Сильвия покачала головой, но поцеловала Мирейль, поцеловала мальчика, потом протянула Анне-Марии руку и задержала ее руку в своей, словно что-то хотела сказать. Но ничего не сказала. Жозеф вышел проводить ее.
Мирейль накрывала на стол; для Барышни она достала вилку и нож с костяными черенками, тарелку в цветочках, нераспечатанную бутылку вина. Она сновала из кухни к столу, от стола на кухню, улыбалась Анне-Марии и поглядывала на дверь: в присутствии Жозефа она меньше робела. Анна-Мария думала о Сильвии… Несчастная!.. Есть ли на свете счастливые матери? Она завидовала Мирейль, которая держит своего мальчика на руках. Дети перерастают вас так же, как они вырастают из одежды. Вернулся Жозеф. Мирейль поставила на стол суповую миску.
После обеда Анна-Мария попрощалась с Жозефом и с Мирейль, она хотела зайти к Луизетте. По-прежнему светило прекрасное осеннее солнце, воздух отливал золотом. Ах! Снова смотреть на небо над поселком, смотреть на весь мир именно отсюда! Даже сами мысли становятся здесь совсем иными, будто она все еще та Анна-Мария, времен Сопротивления. Булочник, мясник… Вот и парикмахерская.
Здесь уже знали, что Анна-Мария обедала у Жозефа, но все были слишком взволнованы, чтобы упрекать ее за это. Парикмахерская была закрыта с двенадцати часов, все готовились к кремайскому празднику. Жених Луизетты привел с собой приятеля, русского, настоящего «златокудрого богатыря». Луизетта была очаровательна, по-прежнему первая красавица в поселке. Рауль знал, кого выбрать… Правда, он выбирал многих!.. Но Луизетта стала теперь еще краше, как раз впору — ни худа, ни толста, крепкая и в то же время стройная… Возле нее Анна-Мария казалась совсем маленькой, а по сравнению с бархатистой кожей, с румяными щеками Луизетты кожа Анны-Марии, под налетом загара, пугала нежной болезненной прозрачностью. Невеста русского парня, девушка с него ростом, тоже была хороша собой.

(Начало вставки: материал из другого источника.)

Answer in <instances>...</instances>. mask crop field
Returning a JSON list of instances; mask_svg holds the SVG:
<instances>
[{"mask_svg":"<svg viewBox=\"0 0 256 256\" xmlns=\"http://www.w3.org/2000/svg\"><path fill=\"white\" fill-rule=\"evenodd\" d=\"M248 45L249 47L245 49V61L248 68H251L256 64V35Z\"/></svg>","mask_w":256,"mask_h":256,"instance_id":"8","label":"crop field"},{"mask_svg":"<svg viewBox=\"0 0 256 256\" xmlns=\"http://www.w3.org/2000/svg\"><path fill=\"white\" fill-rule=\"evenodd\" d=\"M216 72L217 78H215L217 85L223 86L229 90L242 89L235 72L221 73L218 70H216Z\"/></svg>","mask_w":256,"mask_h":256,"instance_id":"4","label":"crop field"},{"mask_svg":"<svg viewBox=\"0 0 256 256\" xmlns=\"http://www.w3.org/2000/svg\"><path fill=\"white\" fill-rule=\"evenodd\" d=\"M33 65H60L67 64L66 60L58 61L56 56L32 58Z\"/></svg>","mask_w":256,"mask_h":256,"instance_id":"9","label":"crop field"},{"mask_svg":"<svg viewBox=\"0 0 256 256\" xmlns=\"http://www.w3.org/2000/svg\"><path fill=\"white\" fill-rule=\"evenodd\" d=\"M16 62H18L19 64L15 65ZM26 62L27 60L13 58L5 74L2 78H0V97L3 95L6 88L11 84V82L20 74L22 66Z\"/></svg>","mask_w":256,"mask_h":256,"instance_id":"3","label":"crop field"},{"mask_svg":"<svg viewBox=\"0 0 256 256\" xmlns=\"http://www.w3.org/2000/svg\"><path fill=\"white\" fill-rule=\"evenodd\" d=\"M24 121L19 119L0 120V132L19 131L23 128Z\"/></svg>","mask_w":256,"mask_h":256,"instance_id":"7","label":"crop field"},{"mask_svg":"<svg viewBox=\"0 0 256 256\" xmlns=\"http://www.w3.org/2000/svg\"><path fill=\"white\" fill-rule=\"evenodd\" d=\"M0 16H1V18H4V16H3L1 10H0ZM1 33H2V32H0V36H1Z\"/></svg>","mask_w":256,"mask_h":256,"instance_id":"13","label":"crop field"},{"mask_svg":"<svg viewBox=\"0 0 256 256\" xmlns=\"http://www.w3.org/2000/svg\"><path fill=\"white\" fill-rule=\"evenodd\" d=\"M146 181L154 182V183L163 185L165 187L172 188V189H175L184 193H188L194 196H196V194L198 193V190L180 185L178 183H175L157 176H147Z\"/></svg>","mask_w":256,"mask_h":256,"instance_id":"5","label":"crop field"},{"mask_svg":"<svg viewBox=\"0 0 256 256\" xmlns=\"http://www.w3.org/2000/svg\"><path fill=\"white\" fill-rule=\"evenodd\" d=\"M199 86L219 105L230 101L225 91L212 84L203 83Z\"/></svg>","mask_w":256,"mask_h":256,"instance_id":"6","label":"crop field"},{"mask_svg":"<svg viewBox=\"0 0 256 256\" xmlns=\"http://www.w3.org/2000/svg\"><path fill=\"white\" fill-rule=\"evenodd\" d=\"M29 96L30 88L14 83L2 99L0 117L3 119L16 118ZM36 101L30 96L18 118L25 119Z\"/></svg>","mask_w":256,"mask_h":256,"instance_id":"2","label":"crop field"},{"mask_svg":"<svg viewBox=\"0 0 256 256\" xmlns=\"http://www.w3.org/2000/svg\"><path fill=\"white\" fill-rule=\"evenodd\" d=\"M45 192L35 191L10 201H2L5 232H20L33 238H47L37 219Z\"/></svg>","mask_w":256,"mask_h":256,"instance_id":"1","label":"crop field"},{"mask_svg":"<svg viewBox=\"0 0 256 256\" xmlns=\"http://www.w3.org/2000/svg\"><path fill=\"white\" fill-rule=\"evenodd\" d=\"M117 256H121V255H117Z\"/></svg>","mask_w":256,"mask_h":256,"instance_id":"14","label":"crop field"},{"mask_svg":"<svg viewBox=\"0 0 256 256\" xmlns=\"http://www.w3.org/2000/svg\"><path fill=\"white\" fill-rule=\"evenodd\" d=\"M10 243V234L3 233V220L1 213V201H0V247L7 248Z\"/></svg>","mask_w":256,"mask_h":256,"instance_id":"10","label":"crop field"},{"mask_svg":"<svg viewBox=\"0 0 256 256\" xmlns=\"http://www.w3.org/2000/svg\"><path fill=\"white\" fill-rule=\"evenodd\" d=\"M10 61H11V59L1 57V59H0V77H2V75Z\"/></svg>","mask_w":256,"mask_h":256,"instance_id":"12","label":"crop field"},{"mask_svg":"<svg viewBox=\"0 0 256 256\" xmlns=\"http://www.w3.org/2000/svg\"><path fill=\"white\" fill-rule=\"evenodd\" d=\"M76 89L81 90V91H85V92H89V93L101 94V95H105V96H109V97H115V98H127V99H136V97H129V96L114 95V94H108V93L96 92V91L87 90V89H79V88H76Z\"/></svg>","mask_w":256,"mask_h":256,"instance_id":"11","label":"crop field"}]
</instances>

Влезли в грузовичок, в нем уже было много народу, парни и девушки ехали стоя, все в праздничном настроении. Грузовичок катил по большой дороге, пролегавшей ниже села — «дорога американцев», как называла ее про себя Анна-Мария. Дорога, изрытая танками, до сих пор не была еще приведена в порядок, при каждом толчке все падали друг на друга и веселились еще пуще. Златокудрый богатырь рассказывал всякие небылицы; из-за шума мотора и криков никто ничего не понимал, но чем меньше понимали, тем больше смеялись… «Это история в русском духе, такое может случиться только с русским», — кричал богатырь и смеялся богатырским смехом.